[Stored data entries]
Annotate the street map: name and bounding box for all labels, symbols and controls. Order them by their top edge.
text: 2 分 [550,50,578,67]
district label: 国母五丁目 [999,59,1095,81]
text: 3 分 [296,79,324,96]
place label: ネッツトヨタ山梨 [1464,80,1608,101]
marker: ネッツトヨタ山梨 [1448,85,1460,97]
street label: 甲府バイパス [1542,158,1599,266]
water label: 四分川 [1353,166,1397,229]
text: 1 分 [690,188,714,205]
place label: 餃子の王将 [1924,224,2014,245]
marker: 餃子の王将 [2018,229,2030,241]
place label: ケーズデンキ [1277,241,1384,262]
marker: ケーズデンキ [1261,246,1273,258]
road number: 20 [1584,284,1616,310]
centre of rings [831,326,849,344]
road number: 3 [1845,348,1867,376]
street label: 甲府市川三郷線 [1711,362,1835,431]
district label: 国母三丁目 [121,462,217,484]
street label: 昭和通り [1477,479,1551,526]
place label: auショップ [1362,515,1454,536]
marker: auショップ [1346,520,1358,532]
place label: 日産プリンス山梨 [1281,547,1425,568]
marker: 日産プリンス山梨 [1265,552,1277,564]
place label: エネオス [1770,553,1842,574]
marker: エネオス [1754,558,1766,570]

### [Instructions to follow]
Could you set down every line above exactly as written?

### [Answer space]
Annotate the street map: name and bounding box for all labels, symbols and controls. Order them by their top edge.
text: 2 分 [550,50,578,67]
district label: 国母五丁目 [999,59,1095,81]
text: 3 分 [296,79,324,96]
place label: ネッツトヨタ山梨 [1464,80,1608,101]
marker: ネッツトヨタ山梨 [1448,85,1460,97]
street label: 甲府バイパス [1542,158,1599,266]
water label: 四分川 [1353,166,1397,229]
text: 1 分 [690,188,714,205]
place label: 餃子の王将 [1924,224,2014,245]
marker: 餃子の王将 [2018,229,2030,241]
place label: ケーズデンキ [1277,241,1384,262]
marker: ケーズデンキ [1261,246,1273,258]
road number: 20 [1584,284,1616,310]
centre of rings [831,326,849,344]
road number: 3 [1845,348,1867,376]
street label: 甲府市川三郷線 [1711,362,1835,431]
district label: 国母三丁目 [121,462,217,484]
street label: 昭和通り [1477,479,1551,526]
place label: auショップ [1362,515,1454,536]
marker: auショップ [1346,520,1358,532]
place label: 日産プリンス山梨 [1281,547,1425,568]
marker: 日産プリンス山梨 [1265,552,1277,564]
place label: エネオス [1770,553,1842,574]
marker: エネオス [1754,558,1766,570]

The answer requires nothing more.